Rigidity can be described as lead pipe or cogwheel, the latter due to superimposed tremor.
What are other characteristic features of Parkinson’s disease?
Other features include mask-like facies, flexed posture, micrographia, drooling of saliva, and psychiatric features such as depression.
What psychiatric features are associated with Parkinson’s disease?
Depression is the most common feature, affecting about 40%, with possible dementia, psychosis, and sleep disturbances.
What are some additional features of Parkinson’s disease?
Impaired olfaction, REM sleep behaviour disorder, fatigue, and autonomic dysfunction such as postural hypotension.
How does drug-induced parkinsonism differ from Parkinson’s disease?
Motor symptoms are generally of rapid onset and bilateral, with rigidity and rest tremor being uncommon.
How is Parkinson’s disease diagnosed?
Diagnosis is usually clinical, but if differentiating between essential tremor and Parkinson’s disease is difficult, NICE recommends considering 123I-FP-CIT single photon emission computed tomography (SPECT).
A Lewy body (stained brown) in a brain cell of the substantia nigra in Parkinson’s disease. The brown colour is positive immunohistochemistry staining for
alpha-synuclein
Normal substantia nigra vs PD
PD drugs MOA
PD drugs - effect on motor symptoms, activities of daily living, off time, adverse events, hallucinations
PD drugs - effect on motor symptoms, activities of daily living, off time, adverse events, hallucinations
Who should diagnose and manage Parkinson’s disease?
Parkinson’s disease should only be diagnosed and managed by a specialist with expertise in movement disorders.
What are the first-line treatments for Parkinson’s disease based on quality of life?
If motor symptoms affect quality of life: levodopa. If not: dopamine agonist (non-ergot derived), levodopa, or MAO-B inhibitor.
What are the effects of levodopa compared to dopamine agonists and MAO-B inhibitors?

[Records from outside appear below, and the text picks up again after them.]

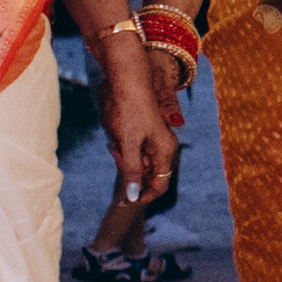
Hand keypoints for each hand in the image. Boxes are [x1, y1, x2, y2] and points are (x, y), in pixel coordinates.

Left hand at [97, 58, 182, 204]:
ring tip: (115, 143)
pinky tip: (116, 139)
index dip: (143, 197)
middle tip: (115, 155)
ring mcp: (157, 138)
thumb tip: (132, 197)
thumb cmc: (129, 109)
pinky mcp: (147, 131)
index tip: (124, 202)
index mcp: (165, 150)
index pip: (160, 185)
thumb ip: (132, 170)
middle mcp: (165, 146)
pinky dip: (125, 150)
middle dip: (131, 173)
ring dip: (126, 160)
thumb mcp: (128, 143)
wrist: (128, 78)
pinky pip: (137, 150)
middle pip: (150, 174)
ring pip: (141, 161)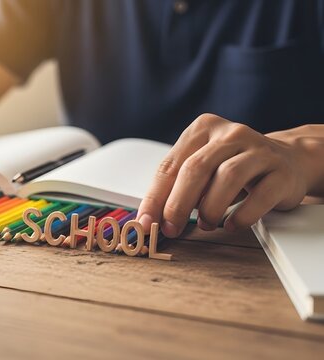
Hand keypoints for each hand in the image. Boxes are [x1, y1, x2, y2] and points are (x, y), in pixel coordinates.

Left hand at [137, 113, 311, 236]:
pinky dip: (242, 215)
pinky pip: (260, 196)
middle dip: (177, 204)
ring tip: (205, 223)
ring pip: (227, 177)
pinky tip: (232, 224)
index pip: (170, 165)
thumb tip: (151, 217)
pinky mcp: (281, 172)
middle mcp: (231, 134)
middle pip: (196, 169)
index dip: (155, 197)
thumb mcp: (204, 166)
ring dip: (210, 208)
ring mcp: (259, 150)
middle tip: (171, 227)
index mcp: (203, 129)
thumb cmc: (235, 166)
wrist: (289, 160)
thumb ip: (177, 185)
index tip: (145, 221)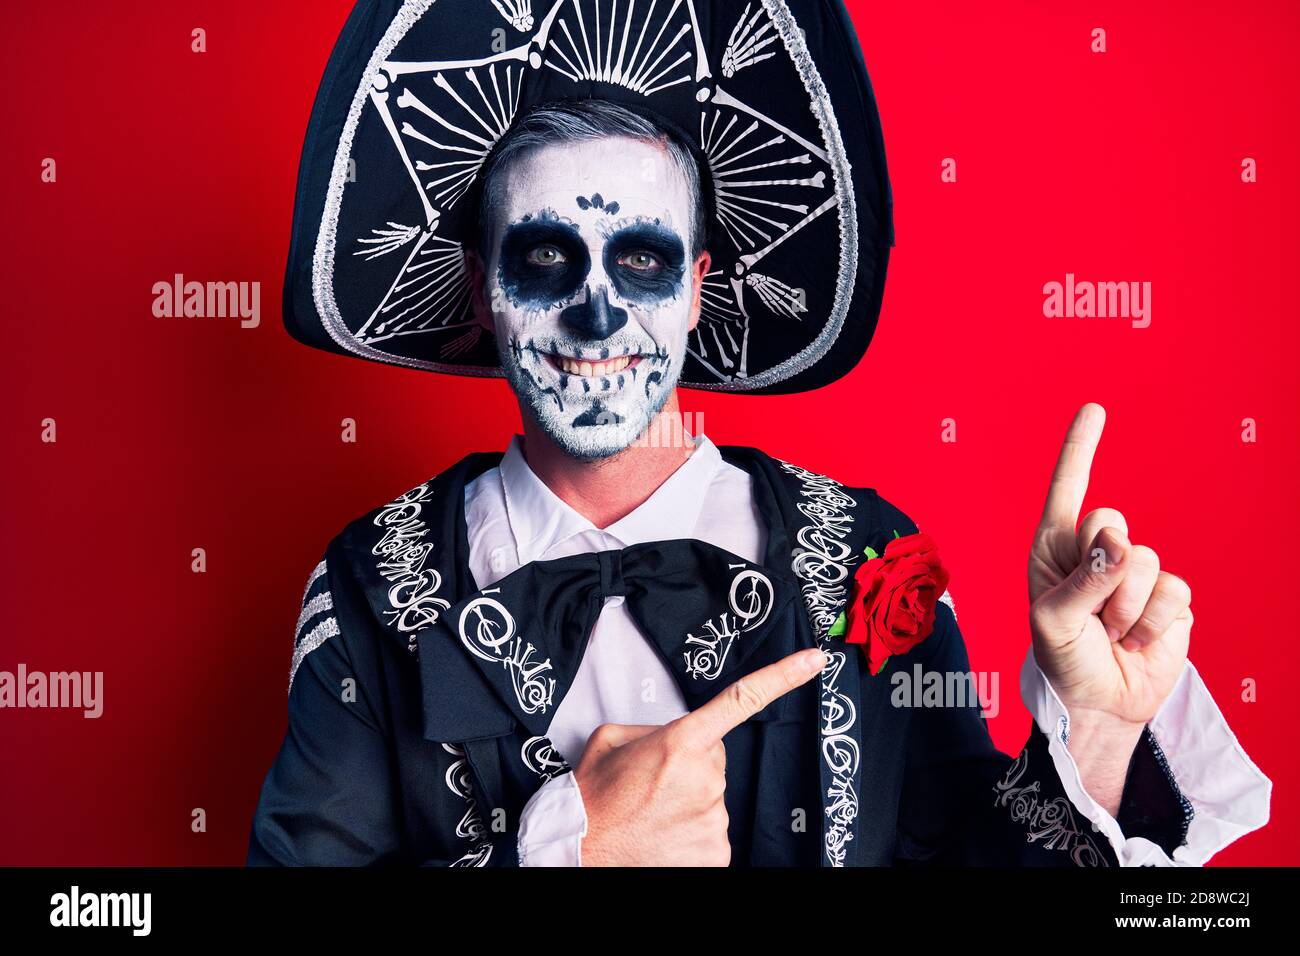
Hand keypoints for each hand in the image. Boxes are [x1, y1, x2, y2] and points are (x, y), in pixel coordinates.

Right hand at [573, 646, 826, 865]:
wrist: (580, 852)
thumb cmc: (594, 797)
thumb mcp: (612, 738)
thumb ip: (653, 727)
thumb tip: (677, 736)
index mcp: (681, 742)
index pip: (741, 700)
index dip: (783, 677)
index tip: (816, 659)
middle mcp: (706, 779)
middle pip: (715, 760)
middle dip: (691, 766)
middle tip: (653, 784)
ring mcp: (715, 820)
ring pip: (713, 799)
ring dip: (689, 802)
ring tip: (652, 813)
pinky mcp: (717, 855)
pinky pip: (713, 833)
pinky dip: (692, 834)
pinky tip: (664, 837)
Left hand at [1028, 404, 1192, 809]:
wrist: (1100, 703)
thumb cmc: (1063, 658)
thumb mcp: (1053, 621)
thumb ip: (1082, 579)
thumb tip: (1119, 542)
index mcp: (1054, 548)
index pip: (1068, 490)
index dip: (1081, 449)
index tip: (1094, 409)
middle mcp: (1094, 551)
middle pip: (1108, 522)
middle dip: (1098, 570)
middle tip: (1088, 612)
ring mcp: (1135, 572)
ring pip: (1144, 561)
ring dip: (1124, 608)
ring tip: (1109, 633)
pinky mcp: (1169, 598)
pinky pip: (1173, 593)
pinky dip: (1152, 624)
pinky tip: (1136, 640)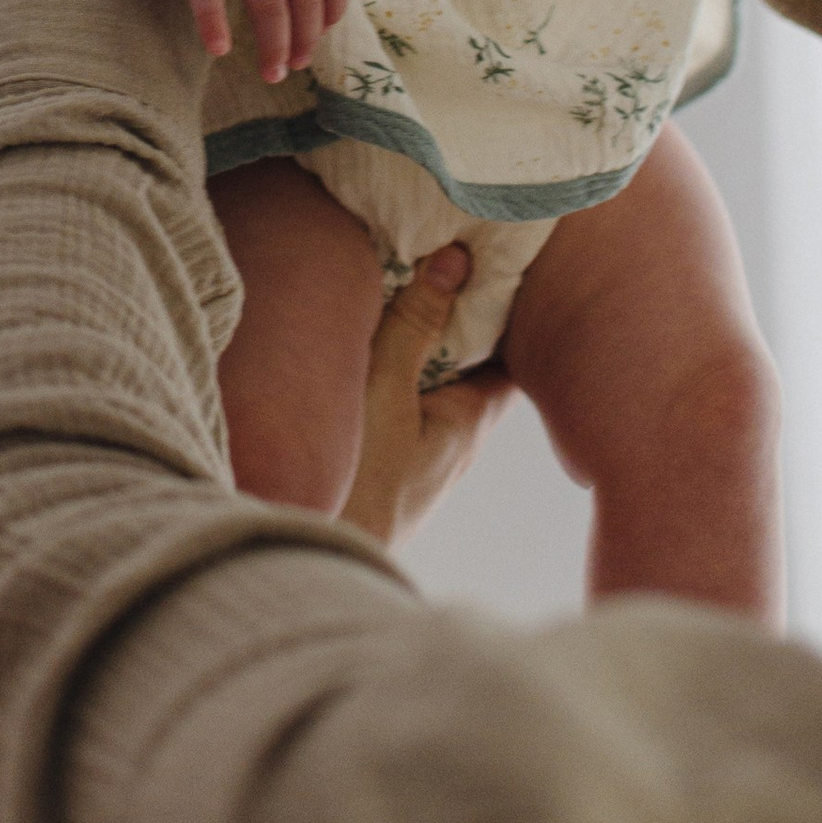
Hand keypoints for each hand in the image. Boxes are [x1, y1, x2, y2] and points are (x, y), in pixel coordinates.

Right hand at [339, 245, 514, 545]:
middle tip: (435, 261)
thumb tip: (457, 262)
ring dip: (415, 345)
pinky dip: (388, 373)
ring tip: (396, 290)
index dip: (500, 310)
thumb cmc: (361, 481)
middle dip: (451, 318)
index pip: (506, 353)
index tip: (486, 265)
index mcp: (469, 421)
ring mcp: (418, 458)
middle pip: (464, 366)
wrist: (316, 561)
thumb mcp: (386, 389)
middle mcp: (452, 441)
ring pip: (427, 386)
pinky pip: (397, 407)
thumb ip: (415, 325)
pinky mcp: (385, 469)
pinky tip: (361, 349)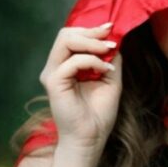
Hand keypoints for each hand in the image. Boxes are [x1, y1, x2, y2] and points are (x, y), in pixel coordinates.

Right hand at [39, 23, 122, 158]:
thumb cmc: (99, 113)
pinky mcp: (54, 82)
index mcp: (66, 65)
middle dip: (91, 33)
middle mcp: (56, 67)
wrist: (91, 137)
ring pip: (65, 41)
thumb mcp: (110, 80)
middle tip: (110, 39)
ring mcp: (53, 73)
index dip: (92, 30)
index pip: (72, 36)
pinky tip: (106, 70)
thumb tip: (115, 41)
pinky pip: (72, 61)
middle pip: (66, 34)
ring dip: (91, 43)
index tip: (111, 28)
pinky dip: (92, 61)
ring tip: (108, 51)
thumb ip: (110, 60)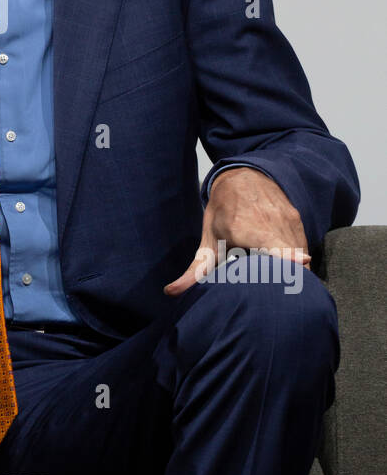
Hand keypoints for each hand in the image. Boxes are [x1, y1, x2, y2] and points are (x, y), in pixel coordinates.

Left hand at [164, 166, 309, 295]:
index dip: (287, 255)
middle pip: (291, 256)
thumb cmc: (222, 214)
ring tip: (285, 288)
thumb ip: (195, 271)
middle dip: (291, 278)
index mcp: (245, 228)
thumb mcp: (208, 241)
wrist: (242, 176)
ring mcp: (286, 219)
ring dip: (296, 273)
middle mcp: (269, 221)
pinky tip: (288, 271)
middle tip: (284, 298)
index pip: (273, 243)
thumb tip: (170, 293)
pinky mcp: (296, 219)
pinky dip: (299, 261)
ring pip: (301, 254)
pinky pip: (304, 246)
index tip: (301, 263)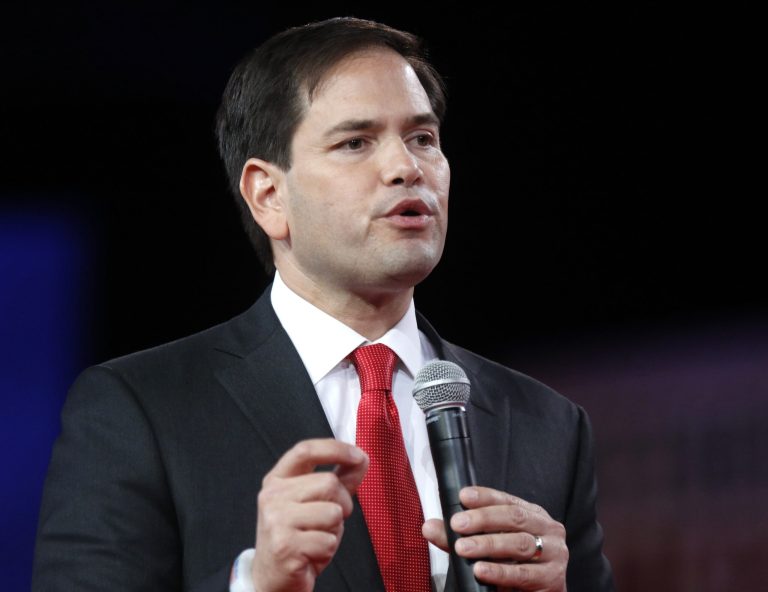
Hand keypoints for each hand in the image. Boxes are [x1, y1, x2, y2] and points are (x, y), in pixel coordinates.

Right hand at [252, 438, 367, 591]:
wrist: (272, 578)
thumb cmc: (298, 538)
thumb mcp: (314, 504)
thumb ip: (338, 481)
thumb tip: (362, 459)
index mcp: (277, 480)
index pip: (305, 451)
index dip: (336, 449)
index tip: (359, 455)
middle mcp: (272, 496)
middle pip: (329, 483)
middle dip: (342, 504)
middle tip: (330, 522)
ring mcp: (276, 520)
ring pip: (332, 512)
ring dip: (335, 530)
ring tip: (317, 538)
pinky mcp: (285, 546)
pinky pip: (328, 541)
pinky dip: (328, 549)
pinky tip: (311, 554)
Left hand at [422, 486, 567, 591]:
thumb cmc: (513, 564)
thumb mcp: (486, 546)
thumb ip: (459, 536)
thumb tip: (429, 527)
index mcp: (532, 514)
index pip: (506, 499)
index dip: (484, 496)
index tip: (462, 496)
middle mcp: (547, 529)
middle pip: (514, 518)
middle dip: (483, 519)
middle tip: (457, 525)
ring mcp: (554, 553)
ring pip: (519, 544)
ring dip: (488, 545)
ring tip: (464, 548)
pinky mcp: (552, 579)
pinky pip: (523, 574)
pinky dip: (500, 572)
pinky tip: (481, 570)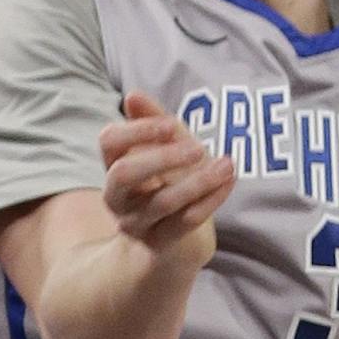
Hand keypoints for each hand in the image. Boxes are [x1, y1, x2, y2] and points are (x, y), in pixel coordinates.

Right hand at [99, 91, 235, 253]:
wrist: (174, 240)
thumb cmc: (167, 181)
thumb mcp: (164, 148)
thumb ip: (153, 121)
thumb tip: (133, 95)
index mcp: (112, 165)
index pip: (109, 141)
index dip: (137, 131)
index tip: (169, 125)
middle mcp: (116, 196)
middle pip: (124, 174)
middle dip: (161, 158)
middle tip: (198, 148)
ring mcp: (135, 222)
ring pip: (163, 201)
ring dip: (199, 180)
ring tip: (227, 164)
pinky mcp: (159, 243)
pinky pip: (185, 222)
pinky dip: (211, 200)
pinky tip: (228, 181)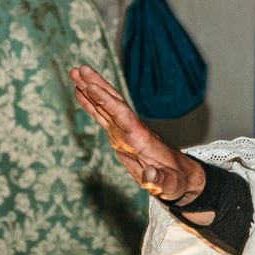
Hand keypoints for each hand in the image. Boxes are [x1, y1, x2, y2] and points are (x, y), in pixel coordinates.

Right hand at [71, 65, 205, 201]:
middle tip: (80, 69)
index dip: (106, 100)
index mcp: (141, 139)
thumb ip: (159, 180)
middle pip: (113, 103)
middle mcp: (131, 130)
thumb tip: (149, 175)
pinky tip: (79, 92)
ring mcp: (124, 132)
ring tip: (75, 72)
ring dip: (91, 89)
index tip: (91, 86)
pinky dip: (91, 104)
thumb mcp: (171, 185)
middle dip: (97, 86)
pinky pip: (102, 116)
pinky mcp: (119, 136)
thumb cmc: (176, 181)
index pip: (122, 115)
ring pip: (106, 106)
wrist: (179, 177)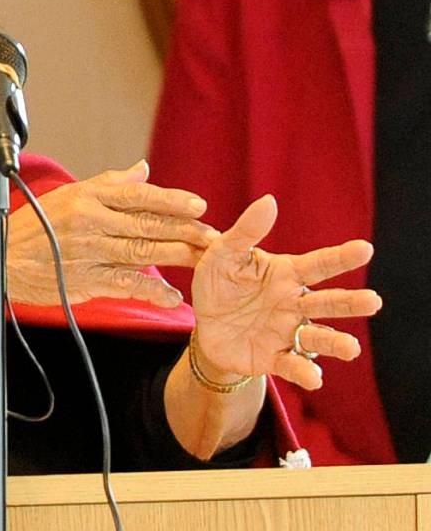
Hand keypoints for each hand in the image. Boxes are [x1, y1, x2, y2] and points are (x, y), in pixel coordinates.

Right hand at [5, 160, 218, 307]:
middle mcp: (90, 221)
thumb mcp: (68, 196)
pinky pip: (126, 284)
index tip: (199, 206)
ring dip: (178, 256)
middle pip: (147, 223)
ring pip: (143, 251)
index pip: (137, 195)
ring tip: (204, 260)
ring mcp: (88, 251)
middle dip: (185, 230)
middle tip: (214, 237)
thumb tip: (143, 169)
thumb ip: (109, 184)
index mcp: (86, 197)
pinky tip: (172, 296)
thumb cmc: (33, 228)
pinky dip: (152, 290)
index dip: (171, 200)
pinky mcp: (85, 280)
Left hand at [191, 195, 380, 389]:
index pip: (317, 264)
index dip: (340, 257)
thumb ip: (246, 232)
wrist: (205, 325)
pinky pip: (293, 365)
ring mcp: (287, 332)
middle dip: (350, 303)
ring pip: (318, 337)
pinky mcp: (274, 357)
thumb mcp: (223, 254)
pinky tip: (314, 378)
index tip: (365, 249)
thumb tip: (269, 201)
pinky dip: (305, 372)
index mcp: (285, 275)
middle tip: (373, 301)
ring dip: (336, 343)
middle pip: (327, 303)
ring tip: (350, 348)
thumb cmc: (219, 284)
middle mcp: (294, 304)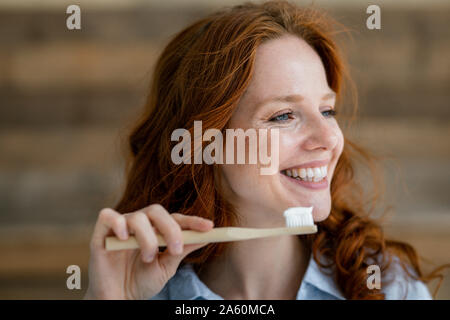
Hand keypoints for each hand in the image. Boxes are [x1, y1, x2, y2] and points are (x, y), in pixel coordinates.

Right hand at [83, 204, 213, 298]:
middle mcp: (139, 225)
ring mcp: (120, 228)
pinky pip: (107, 216)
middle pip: (156, 211)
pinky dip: (118, 223)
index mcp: (156, 230)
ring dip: (147, 238)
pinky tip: (125, 238)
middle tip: (176, 248)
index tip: (210, 227)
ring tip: (147, 258)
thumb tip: (206, 235)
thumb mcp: (167, 267)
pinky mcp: (101, 235)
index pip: (175, 219)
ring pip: (137, 217)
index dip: (192, 221)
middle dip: (170, 228)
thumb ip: (182, 249)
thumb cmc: (141, 283)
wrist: (118, 299)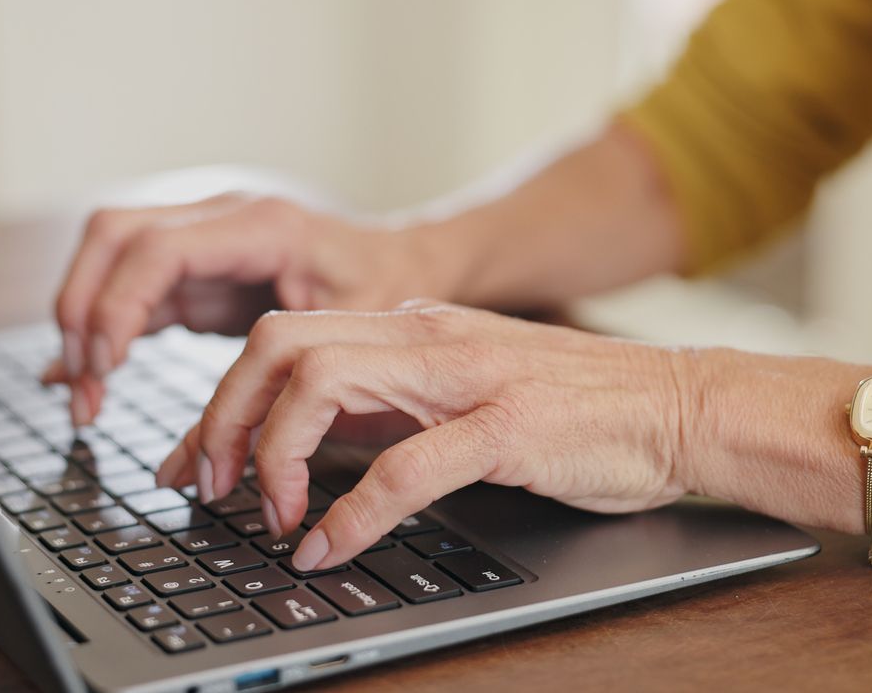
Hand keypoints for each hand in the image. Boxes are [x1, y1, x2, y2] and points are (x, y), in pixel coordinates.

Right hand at [44, 193, 433, 423]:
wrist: (411, 263)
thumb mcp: (340, 349)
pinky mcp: (199, 267)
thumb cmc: (387, 300)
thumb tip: (200, 463)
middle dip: (82, 308)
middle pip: (112, 234)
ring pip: (109, 254)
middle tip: (83, 385)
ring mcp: (205, 236)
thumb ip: (269, 397)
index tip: (105, 366)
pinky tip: (85, 375)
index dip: (118, 306)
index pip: (158, 248)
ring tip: (84, 394)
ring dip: (84, 319)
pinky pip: (132, 286)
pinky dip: (105, 328)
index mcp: (262, 227)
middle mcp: (223, 217)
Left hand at [154, 301, 695, 573]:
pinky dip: (352, 513)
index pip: (283, 336)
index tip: (193, 459)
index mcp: (410, 325)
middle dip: (222, 416)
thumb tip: (307, 440)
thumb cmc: (576, 407)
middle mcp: (426, 335)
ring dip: (275, 456)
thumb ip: (389, 402)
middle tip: (208, 485)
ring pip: (324, 383)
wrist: (677, 404)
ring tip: (269, 516)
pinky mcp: (507, 426)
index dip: (220, 400)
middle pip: (280, 343)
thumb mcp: (462, 390)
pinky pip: (406, 465)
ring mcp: (465, 375)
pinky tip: (329, 546)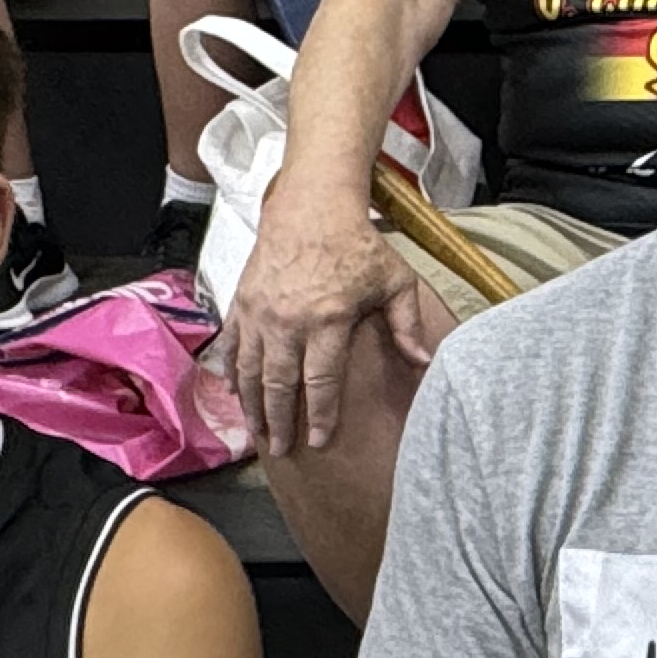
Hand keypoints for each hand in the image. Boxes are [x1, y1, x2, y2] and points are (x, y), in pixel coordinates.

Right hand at [225, 188, 443, 451]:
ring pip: (249, 370)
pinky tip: (236, 395)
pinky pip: (233, 346)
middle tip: (280, 451)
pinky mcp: (242, 302)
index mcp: (328, 318)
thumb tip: (424, 362)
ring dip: (252, 406)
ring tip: (258, 435)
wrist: (312, 206)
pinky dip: (232, 374)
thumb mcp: (395, 281)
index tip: (317, 442)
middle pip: (279, 384)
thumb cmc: (358, 245)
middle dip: (279, 422)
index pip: (320, 381)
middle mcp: (288, 320)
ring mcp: (260, 312)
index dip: (318, 416)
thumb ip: (407, 325)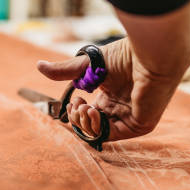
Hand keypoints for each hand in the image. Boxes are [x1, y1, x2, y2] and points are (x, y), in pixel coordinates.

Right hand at [37, 38, 184, 140]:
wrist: (151, 54)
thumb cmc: (126, 55)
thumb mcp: (89, 65)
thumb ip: (65, 70)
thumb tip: (39, 66)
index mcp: (112, 98)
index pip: (89, 115)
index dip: (77, 111)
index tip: (73, 99)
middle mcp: (121, 111)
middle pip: (92, 126)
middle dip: (78, 118)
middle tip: (76, 104)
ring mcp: (131, 119)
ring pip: (99, 133)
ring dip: (85, 122)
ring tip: (84, 106)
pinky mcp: (140, 125)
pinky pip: (112, 135)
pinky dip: (97, 126)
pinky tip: (92, 110)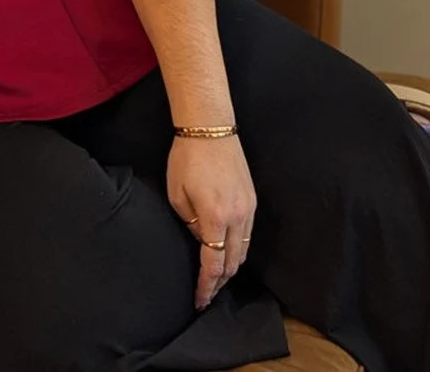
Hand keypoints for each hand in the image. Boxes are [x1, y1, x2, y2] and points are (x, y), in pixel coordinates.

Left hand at [167, 134, 255, 309]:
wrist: (210, 127)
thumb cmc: (187, 158)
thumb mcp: (177, 194)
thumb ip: (190, 224)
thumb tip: (201, 240)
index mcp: (215, 218)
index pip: (214, 264)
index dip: (207, 286)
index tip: (200, 300)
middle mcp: (238, 218)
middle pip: (233, 263)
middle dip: (219, 283)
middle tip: (207, 294)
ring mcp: (249, 209)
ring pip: (243, 251)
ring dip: (231, 267)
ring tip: (216, 278)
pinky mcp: (252, 200)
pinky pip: (248, 235)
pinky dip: (238, 249)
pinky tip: (228, 253)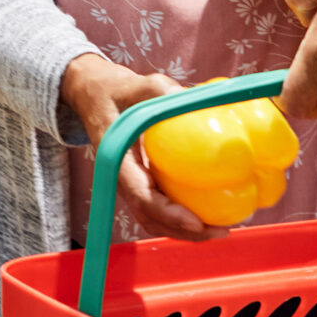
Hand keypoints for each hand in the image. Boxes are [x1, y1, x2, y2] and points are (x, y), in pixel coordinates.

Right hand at [59, 53, 224, 241]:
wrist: (95, 95)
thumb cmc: (115, 90)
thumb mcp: (135, 85)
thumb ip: (158, 89)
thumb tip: (190, 98)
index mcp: (117, 159)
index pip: (141, 196)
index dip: (168, 213)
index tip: (196, 221)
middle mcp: (122, 178)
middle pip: (150, 218)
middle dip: (183, 232)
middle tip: (220, 232)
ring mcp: (132, 182)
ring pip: (155, 219)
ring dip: (185, 231)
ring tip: (220, 230)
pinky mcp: (142, 181)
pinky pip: (161, 206)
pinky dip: (183, 217)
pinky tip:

Levodopa provides more improvement in motor symptoms and activities of daily living but has more motor complications. Dopamine agonists and MAO-B inhibitors offer less improvement in these areas.
What should be added if a patient continues to have symptoms despite optimal levodopa treatment?
NICE recommends adding a dopamine agonist, MAO-B inhibitor, or COMT inhibitor as an adjunct.
What are the risks associated with acute akinesia or neuroleptic malignant syndrome?
These risks arise if medication is not taken or absorbed, such as during gastroenteritis.
What are the common issues with dopaminergic therapy?
Impulse control disorders can occur, especially with dopamine agonist therapy, and in patients with a history of impulsive behaviors or alcohol consumption.
What should be done if excessive daytime sleepiness develops?
Patients should not drive, and medication should be adjusted to control symptoms. Modafinil can be considered if alternative strategies fail.
What medication can be considered for orthostatic hypotension?
Midodrine can be considered if symptoms persist after a medication review.
What is the common combination for levodopa treatment?
Levodopa is nearly always combined with a decarboxylase inhibitor (e.g., carbidopa or benserazide) to prevent peripheral metabolism.
What are the common adverse effects of levodopa?
Common adverse effects include dry mouth, anorexia, palpitations, postural hypotension, and psychosis.
What is the ‘on-off’ phenomenon in levodopa treatment?
It refers to large variations in motor performance, with normal function during the ‘on’ period and weakness during the ‘off’ period.
What are dopamine receptor agonists and their risks?
Examples include bromocriptine, ropinirole, and cabergoline. They can cause impulse control disorders and are more likely to cause hallucinations in older patients.
What do MAO-B inhibitors do?
They inhibit the breakdown of dopamine secreted by dopaminergic neurons.
What is the mechanism of action for Amantadine?
Its mechanism is not fully understood but likely increases dopamine release and inhibits its uptake at dopaminergic synapses.
What are COMT inhibitors used for?
They are used as an adjunct to levodopa therapy in patients with established Parkinson’s disease.
What are antimuscarinics used for?
They block cholinergic receptors and are now used more for drug-induced parkinsonism rather than idiopathic Parkinson’s disease.